Other casualties of the COVID war
The financial strain experienced by ASG is not unique, and Tourism Update recently reported on another closure, when the owners of Jambo Guest House in Green Point in Cape Town announced that they had been forced to sell the property and close their business.
“We thought we’d be running the guest house till we died,” Barry Thomas – who co-owned the property with his wife – told Tourism Update. “We had zero income and had to let several long-serving members of staff go; one who had been with us for 19 years.”
CEO of Tourvest Destination Management, Martin Wiest, warned earlier this year that, without financial relief, there would be mass retrenchments in tourism. “A material number of insolvencies will start now as companies run out of their last reserves of working capital.”
Comprehensive relief needed
CEO of the Tourism Business Council of South Africa, Tshifhiwa Tshivhengwa, welcomed last week’s announcement by President Cyril Ramaphosa that the Unemployment Insurance Fund Temporary Employee Relief Scheme had been extended to March 15, but said relief for the tourism industry needed to be more comprehensive.
Tshivhengwa told Tourism Update that the TBCSA was committed to continuing to engage with government on the need for relief for the sector, especially as it would still take a while for international tourism to take off.

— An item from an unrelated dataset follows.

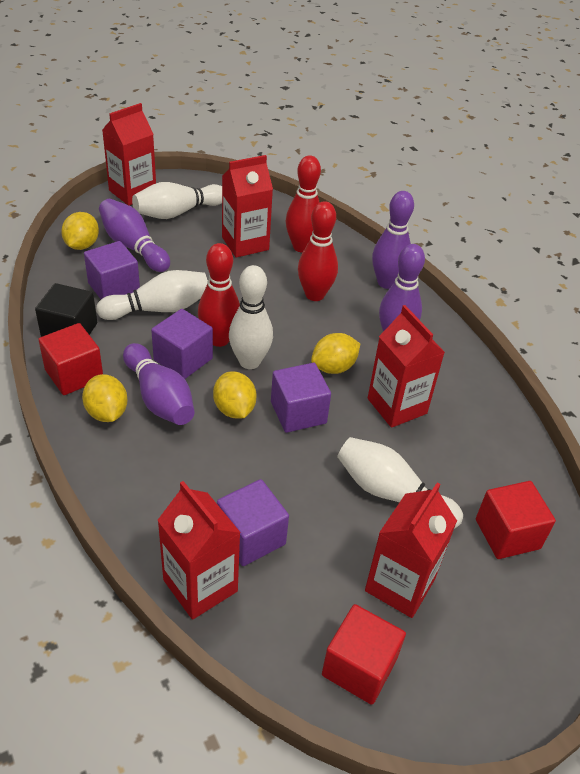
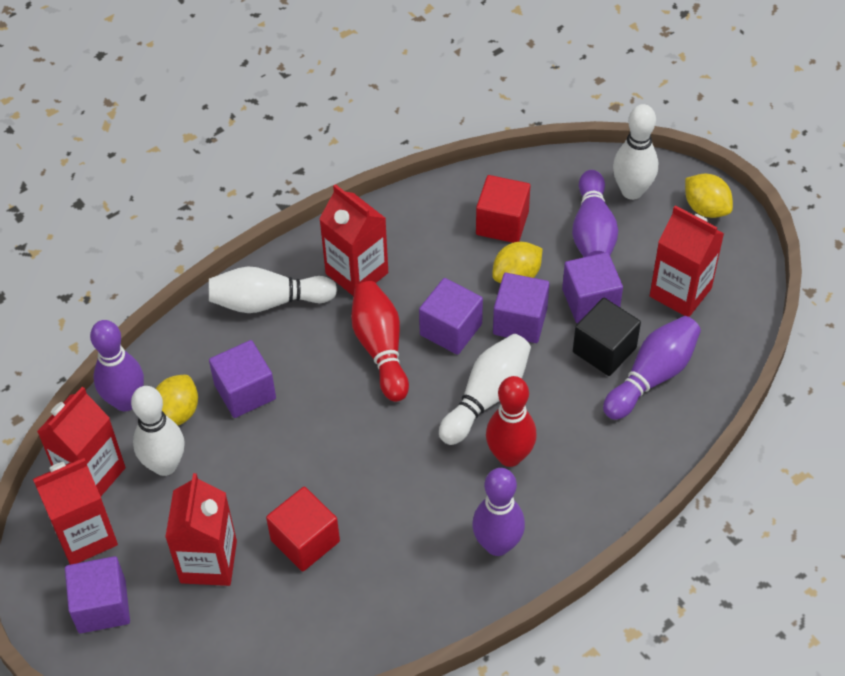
purple cube: [84,241,140,299] [151,309,213,379] [217,479,289,566] [271,363,331,433] = 4 -> [65,556,130,633] [209,340,276,418] [419,278,483,355] [493,273,549,343] [562,252,623,323] = 5
red bowling pin: [198,243,240,347] [286,155,321,253] [298,201,338,301] = 3 -> [351,281,409,402] [486,376,537,467] = 2
red cube: [39,323,103,395] [322,604,406,705] [476,481,556,559] = 3 -> [266,487,340,571] [476,175,530,243] = 2
yellow lemon: [61,212,99,250] [82,374,127,422] [213,371,257,419] [311,333,360,374] = 4 -> [156,375,198,425] [492,242,542,283] [685,174,733,218] = 3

“And it’s not just relief for employees we’re seeking. It’s relief for tourism businesses, especially through government’s R200bn (€10.6bn) loan guarantee scheme – of which just over R18.9bn (€1bn) in loans have already been approved.”
Tshivhengwa said the TBCSA was lobbying for tourism businesses to be considered differently to other business loan applicants. “Short-term loans don’t make sense for the sector. We need medium- to long-term loans because tourism’s projected recovery will take longer.”